What is an index

To understand the index, you need to have a mental picture, and it’s recommended to imagine a cookbook, not just any cookbook, but 5,000 pages of thick cookbooks for various occasions, dishes and seasons. Although this recipe is complete, one drawback is that it is out of order, the first page may be fish-flavored eggplant, the third page is braised eggplant.

That’s not so important. The problem is that there’s no index!

Here’s the first question you should ask yourself: How do you find sweet and sour ribs in a recipe without an index? The only option is to turn page by page. If it’s on page 3892, how many pages do you have to turn? Worst case, if it’s on the last page, you have to turn the whole book.

The solution is to build an index.

We can think of a number of ways to find this, with the recipe name as a starting point. If you create a list by recipe name, followed by the page number, you index the book by recipe name. The entry might look something like this:

Braised spare ribs: 45 pork dumplings: 320 turnip sauce: 199Copy the code

Now that you know the name of a recipe, you can quickly find any recipe in a book through the index. If that’s all you want to do, you’re done.

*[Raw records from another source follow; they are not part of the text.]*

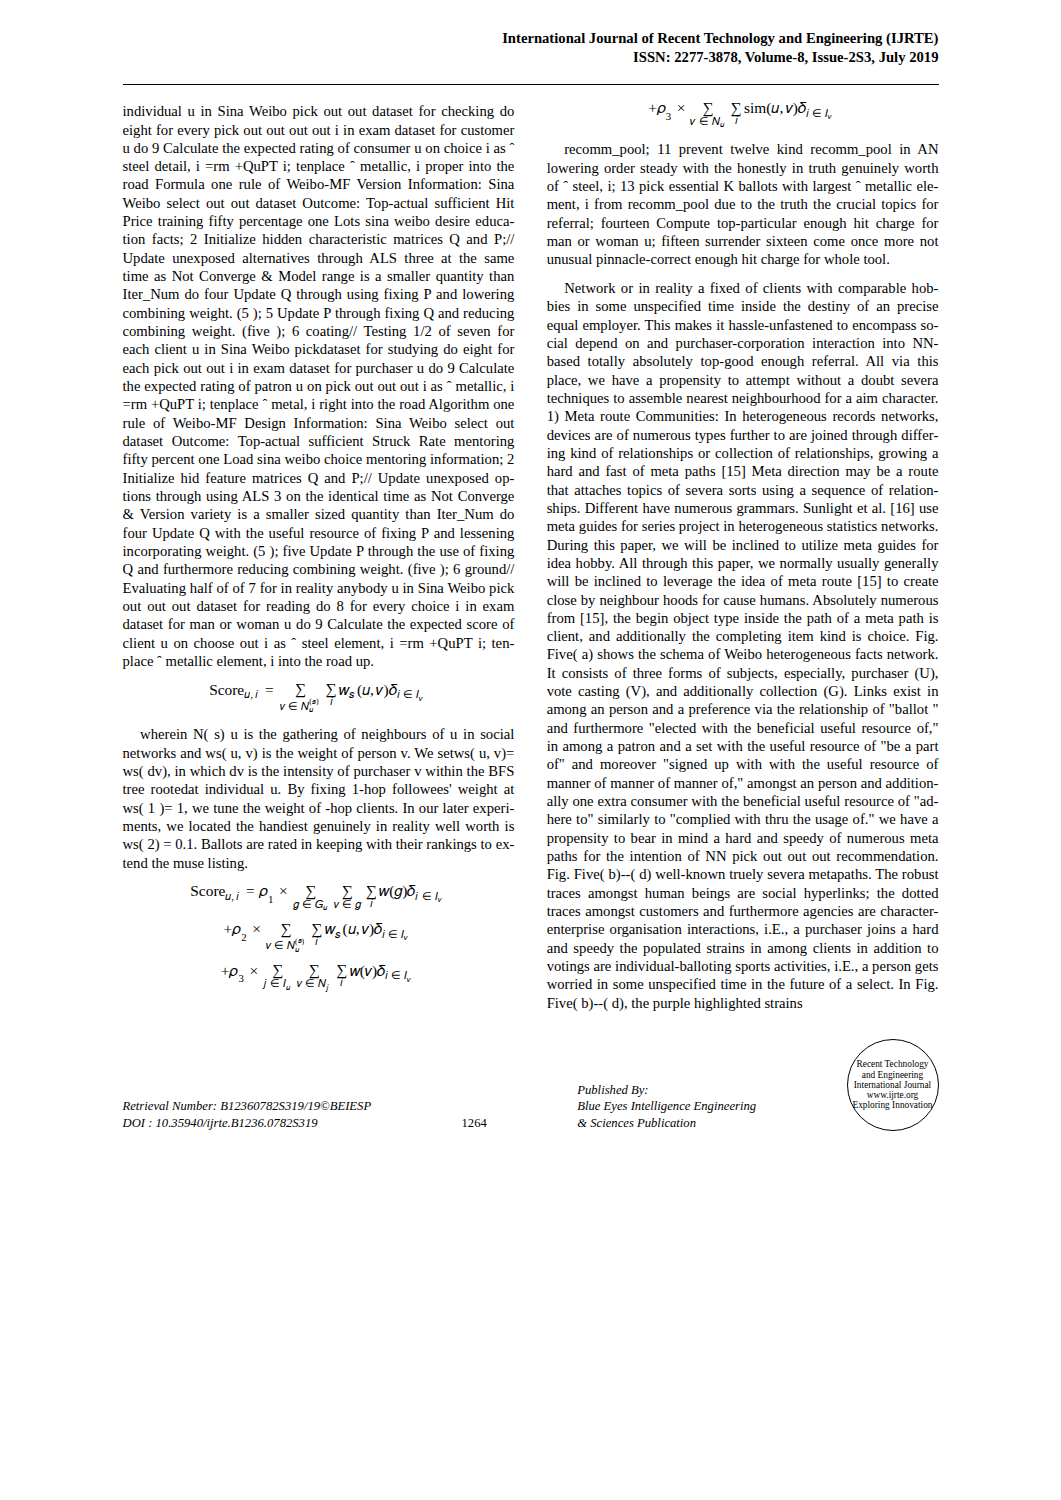International Journal of Recent Technology and Engineering (IJRTE) ISSN: 2277-3878, Volume-8, Issue-2S3, July 2019
individual u in Sina Weibo pick out out dataset for checking do eight for every pick out out out out i in exam dataset for customer u do 9 Calculate the expected rating of consumer u on choice i as ˆ steel detail, i =rm +QuPT i; tenplace ˆ metallic, i proper into the road Formula one rule of Weibo-MF Version Information: Sina Weibo select out out dataset Outcome: Top-actual sufficient Hit Price training fifty percentage one Lots sina weibo desire education facts; 2 Initialize hidden characteristic matrices Q and P;// Update unexposed alternatives through ALS three at the same time as Not Converge & Model range is a smaller quantity than Iter_Num do four Update Q through using fixing P and lowering combining weight. (5 ); 5 Update P through fixing Q and reducing combining weight. (five ); 6 coating// Testing 1/2 of seven for each client u in Sina Weibo pickdataset for studying do eight for each pick out out i in exam dataset for purchaser u do 9 Calculate the expected rating of patron u on pick out out out i as ˆ metallic, i =rm +QuPT i; tenplace ˆ metal, i right into the road Algorithm one rule of Weibo-MF Design Information: Sina Weibo select out dataset Outcome: Top-actual sufficient Struck Rate mentoring fifty percent one Load sina weibo choice mentoring information; 2 Initialize hid feature matrices Q and P;// Update unexposed options through using ALS 3 on the identical time as Not Converge & Version variety is a smaller sized quantity than Iter_Num do four Update Q with the useful resource of fixing P and lessening incorporating weight. (5 ); five Update P through the use of fixing Q and furthermore reducing combining weight. (five ); 6 ground// Evaluating half of of 7 for in reality anybody u in Sina Weibo pick out out out dataset for reading do 8 for every choice i in exam dataset for man or woman u do 9 Calculate the expected score of client u on choose out i as ˆ steel element, i =rm +QuPT i; tenplace ˆ metallic element, i into the road up.
Scoreu,i = ∑v∈Nu(s) ∑i ws (u,v) δi∈Iv
wherein N( s) u is the gathering of neighbours of u in social networks and ws( u, v) is the weight of person v. We setws( u, v)= ws( dv), in which dv is the intensity of purchaser v within the BFS tree rootedat individual u. By fixing 1-hop followees' weight at ws( 1 )= 1, we tune the weight of -hop clients. In our later experiments, we located the handiest genuinely in reality well worth is ws( 2) = 0.1. Ballots are rated in keeping with their rankings to extend the muse listing.
Scoreu,i = ρ1 × ∑g∈Gu ∑v∈g ∑i w(g) δi∈Iv
+ ρ2 × ∑v∈Nu(s) ∑i ws (u,v) δi∈Iv
+ ρ3 × ∑j∈Iu ∑v∈Nj ∑i w(v) δi∈Iv
+ ρ3 × ∑v∈Nu ∑i sim(u,v) δi∈Iv
recomm_pool; 11 prevent twelve kind recomm_pool in AN lowering order steady with the honestly in truth genuinely worth of ˆ steel, i; 13 pick essential K ballots with largest ˆ metallic element, i from recomm_pool due to the truth the crucial topics for referral; fourteen Compute top-particular enough hit charge for man or woman u; fifteen surrender sixteen come once more not unusual pinnacle-correct enough hit charge for whole tool.
Network or in reality a fixed of clients with comparable hobbies in some unspecified time inside the destiny of an precise equal employer. This makes it hassle-unfastened to encompass social depend on and purchaser-corporation interaction into NN-based totally absolutely top-good enough referral. All via this place, we have a propensity to attempt without a doubt severa techniques to assemble nearest neighbourhood for a aim character. 1) Meta route Communities: In heterogeneous records networks, devices are of numerous types further to are joined through differing kind of relationships or collection of relationships, growing a hard and fast of meta paths [15] Meta direction may be a route that attaches topics of severa sorts using a sequence of relationships. Different have numerous grammars. Sunlight et al. [16] use meta guides for series project in heterogeneous statistics networks. During this paper, we will be inclined to utilize meta guides for idea hobby. All through this paper, we normally usually generally will be inclined to leverage the idea of meta route [15] to create close by neighbour hoods for cause humans. Absolutely numerous from [15], the begin object type inside the path of a meta path is client, and additionally the completing item kind is choice. Fig. Five( a) shows the schema of Weibo heterogeneous facts network. It consists of three forms of subjects, especially, purchaser (U), vote casting (V), and additionally collection (G). Links exist in among an person and a preference via the relationship of "ballot " and furthermore "elected with the beneficial useful resource of," in among a patron and a set with the useful resource of "be a part of" and moreover "signed up with with the useful resource of manner of manner of manner of," amongst an person and additionally one extra consumer with the beneficial useful resource of "adhere to" similarly to "complied with thru the usage of." we have a propensity to bear in mind a hard and speedy of numerous meta paths for the intention of NN pick out out out recommendation. Fig. Five( b)--( d) well-known truely severa metapaths. The robust traces amongst human beings are social hyperlinks; the dotted traces amongst customers and furthermore agencies are character-enterprise organisation interactions, i.E., a purchaser joins a hard and speedy the populated strains in among clients in addition to votings are individual-balloting sports activities, i.E., a person gets worried in some unspecified time in the future of a select. In Fig. Five( b)--( d), the purple highlighted strains
Retrieval Number: B12360782S319/19©BEIESP
DOI : 10.35940/ijrte.B1236.0782S319
1264
Published By:
Blue Eyes Intelligence Engineering
& Sciences Publication
Recent Technology and Engineering
International Journal
www.ijrte.org
Exploring Innovation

But that’s not realistic. You want to look up recipes based on what’s in your fridge, for example, or look up dishes. In this case, you need more indexes.

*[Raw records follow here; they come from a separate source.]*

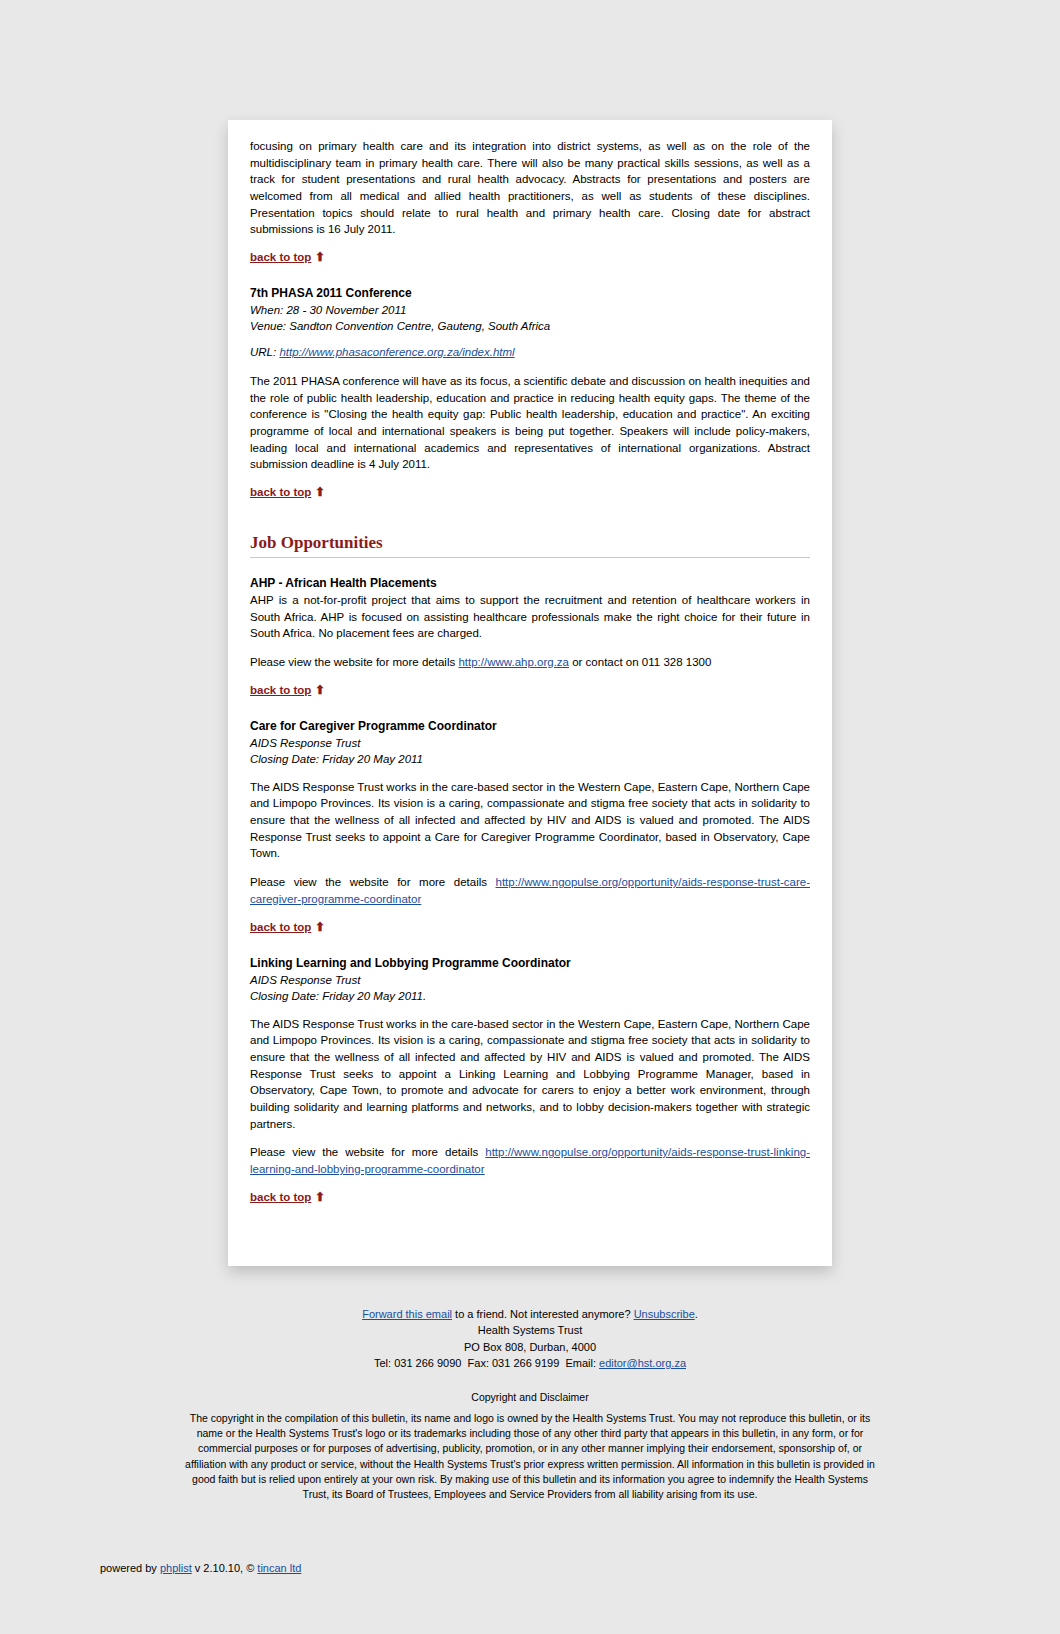focusing on primary health care and its integration into district systems, as well as on the role of the multidisciplinary team in primary health care. There will also be many practical skills sessions, as well as a track for student presentations and rural health advocacy. Abstracts for presentations and posters are welcomed from all medical and allied health practitioners, as well as students of these disciplines. Presentation topics should relate to rural health and primary health care. Closing date for abstract submissions is 16 July 2011.
back to top ⬆
7th PHASA 2011 Conference
When: 28 - 30 November 2011
Venue: Sandton Convention Centre, Gauteng, South Africa
URL: http://www.phasaconference.org.za/index.html
The 2011 PHASA conference will have as its focus, a scientific debate and discussion on health inequities and the role of public health leadership, education and practice in reducing health equity gaps. The theme of the conference is "Closing the health equity gap: Public health leadership, education and practice". An exciting programme of local and international speakers is being put together. Speakers will include policy-makers, leading local and international academics and representatives of international organizations. Abstract submission deadline is 4 July 2011.
back to top ⬆
Job Opportunities
AHP - African Health Placements
AHP is a not-for-profit project that aims to support the recruitment and retention of healthcare workers in South Africa. AHP is focused on assisting healthcare professionals make the right choice for their future in South Africa. No placement fees are charged.
Please view the website for more details http://www.ahp.org.za or contact on 011 328 1300
back to top ⬆
Care for Caregiver Programme Coordinator
AIDS Response Trust
Closing Date: Friday 20 May 2011
The AIDS Response Trust works in the care-based sector in the Western Cape, Eastern Cape, Northern Cape and Limpopo Provinces. Its vision is a caring, compassionate and stigma free society that acts in solidarity to ensure that the wellness of all infected and affected by HIV and AIDS is valued and promoted. The AIDS Response Trust seeks to appoint a Care for Caregiver Programme Coordinator, based in Observatory, Cape Town.
Please view the website for more details http://www.ngopulse.org/opportunity/aids-response-trust-care-caregiver-programme-coordinator
back to top ⬆
Linking Learning and Lobbying Programme Coordinator
AIDS Response Trust
Closing Date: Friday 20 May 2011.
The AIDS Response Trust works in the care-based sector in the Western Cape, Eastern Cape, Northern Cape and Limpopo Provinces. Its vision is a caring, compassionate and stigma free society that acts in solidarity to ensure that the wellness of all infected and affected by HIV and AIDS is valued and promoted. The AIDS Response Trust seeks to appoint a Linking Learning and Lobbying Programme Manager, based in Observatory, Cape Town, to promote and advocate for carers to enjoy a better work environment, through building solidarity and learning platforms and networks, and to lobby decision-makers together with strategic partners.
Please view the website for more details http://www.ngopulse.org/opportunity/aids-response-trust-linking-learning-and-lobbying-programme-coordinator
back to top ⬆
Forward this email to a friend. Not interested anymore? Unsubscribe.
Health Systems Trust
PO Box 808, Durban, 4000
Tel: 031 266 9090 Fax: 031 266 9199 Email: editor@hst.org.za
Copyright and Disclaimer
The copyright in the compilation of this bulletin, its name and logo is owned by the Health Systems Trust. You may not reproduce this bulletin, or its name or the Health Systems Trust's logo or its trademarks including those of any other third party that appears in this bulletin, in any form, or for commercial purposes or for purposes of advertising, publicity, promotion, or in any other manner implying their endorsement, sponsorship of, or affiliation with any product or service, without the Health Systems Trust's prior express written permission. All information in this bulletin is provided in good faith but is relied upon entirely at your own risk. By making use of this bulletin and its information you agree to indemnify the Health Systems Trust, its Board of Trustees, Employees and Service Providers from all liability arising from its use.
powered by phplist v 2.10.10, © tincan ltd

This leads to the second question, how can you find all the sparerib-related recipes with only one index based on recipe names? Without a proper index, you’ll still have to wade through the entire cookbook — 5,000 pages. This is true when searching based on ingredients or dishes.

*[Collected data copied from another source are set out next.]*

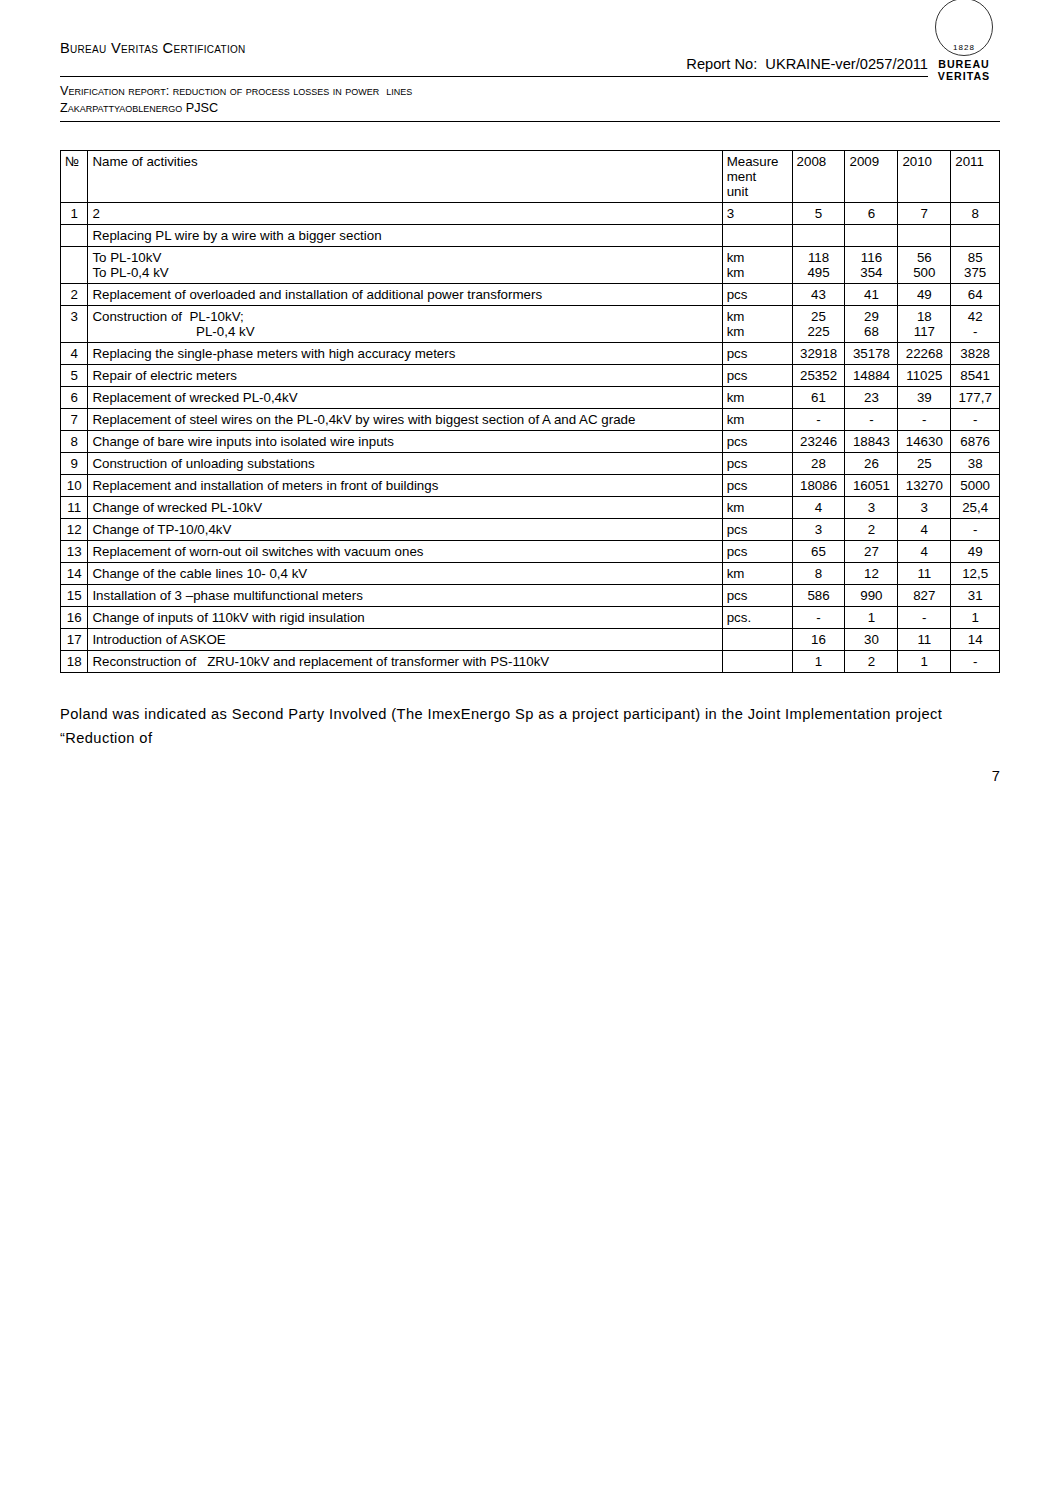Bureau Veritas Certification
BUREAU
VERITAS
Report No: UKRAINE-ver/0257/2011
Verification report: reduction of process losses in power lines
Zakarpattyaoblenergo PJSC
| № | Name of activities | Measure ment unit | 2008 | 2009 | 2010 | 2011 |
| --- | --- | --- | --- | --- | --- | --- |
| 1 | 2 | 3 | 5 | 6 | 7 | 8 |
| | Replacing PL wire by a wire with a bigger section | | | | | |
| | To PL-10kV To PL-0,4 kV | km km | 118 495 | 116 354 | 56 500 | 85 375 |
| 2 | Replacement of overloaded and installation of additional power transformers | pcs | 43 | 41 | 49 | 64 |
| 3 | Construction of PL-10kV; PL-0,4 kV | km km | 25 225 | 29 68 | 18 117 | 42 - |
| 4 | Replacing the single-phase meters with high accuracy meters | pcs | 32918 | 35178 | 22268 | 3828 |
| 5 | Repair of electric meters | pcs | 25352 | 14884 | 11025 | 8541 |
| 6 | Replacement of wrecked PL-0,4kV | km | 61 | 23 | 39 | 177,7 |
| 7 | Replacement of steel wires on the PL-0,4kV by wires with biggest section of A and AC grade | km | - | - | - | - |
| 8 | Change of bare wire inputs into isolated wire inputs | pcs | 23246 | 18843 | 14630 | 6876 |
| 9 | Construction of unloading substations | pcs | 28 | 26 | 25 | 38 |
| 10 | Replacement and installation of meters in front of buildings | pcs | 18086 | 16051 | 13270 | 5000 |
| 11 | Change of wrecked PL-10kV | km | 4 | 3 | 3 | 25,4 |
| 12 | Change of TP-10/0,4kV | pcs | 3 | 2 | 4 | - |
| 13 | Replacement of worn-out oil switches with vacuum ones | pcs | 65 | 27 | 4 | 49 |
| 14 | Change of the cable lines 10- 0,4 kV | km | 8 | 12 | 11 | 12,5 |
| 15 | Installation of 3 –phase multifunctional meters | pcs | 586 | 990 | 827 | 31 |
| 16 | Change of inputs of 110kV with rigid insulation | pcs. | - | 1 | - | 1 |
| 17 | Introduction of ASKOE | | 16 | 30 | 11 | 14 |
| 18 | Reconstruction of ZRU-10kV and replacement of transformer with PS-110kV | | 1 | 2 | 1 | - |
Poland was indicated as Second Party Involved (The ImexEnergo Sp as a project participant) in the Joint Implementation project “Reduction of
7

To do this, we need to build another index, this time of ingredients, in which ingredients are listed alphabetically, with each item pointing to the page number of all the recipes that contain it. The basic index of ingredients looks like this

Beef: 301, 342, 785, 2310, 2456, 4310... Chinese yam: 8, 20, 45, 78, 287, 1295, 4587... Pork: 12, 124, 320, 890, 3719...Copy the code

Is this the index you wanted? Is it useful?

If just need to know the specified recipe listing of ingredients, the index will do the trick, but if you still hope in finding contain any arbitrary and other information related to diet, or the need for “scan” – once you know the beef page, every page you want to turn to find the name of the recipe and determine type of dishes, although this is better than we go through the whole book, But it is far from enough.

For example, a week ago, you stumbled across a great chicken recipe in this cookbook, but you forgot its name, and you wanted to find it and cook it for your cute little sister. So far, there are two indexes, one for recipe names and one for ingredients. Can you combine the two and find the forgotten chicken recipe?

In practice, this is impossible. If you start with a recipe name index but can’t remember the name, retrieving it is only marginally better than flipping through a book. Starting with ingredients, you check a series of pages that cannot be inserted into an index based on recipe names. So only one index can be used in this case, and in this case the index for the ingredients is a little more useful.

It is generally thought that there are two fields to look for in a query, and you can separate indexes for them. There is an existing algorithm that looks for the page number of a match in each index and scans the intersection of page numbers for lists that match both indexes. This reduces the total number of scans. Some databases implement this algorithm, but not MongoDB. Even if it did, using a compound index to find two fields would always be more efficient than the algorithm I just described. Keep in mind that the database only uses one index per query, and if you are querying for multiple fields, make sure you have matching indexes for those fields.

So what to do? Fortunately, we have composite indexes.

The composite index

So far you’ve built single-key indexes: they index recipes by one key. Now you want to build a new index for the entire recipe, this time using two keys. Similar indexes that use multiple keys are known as compound indexes.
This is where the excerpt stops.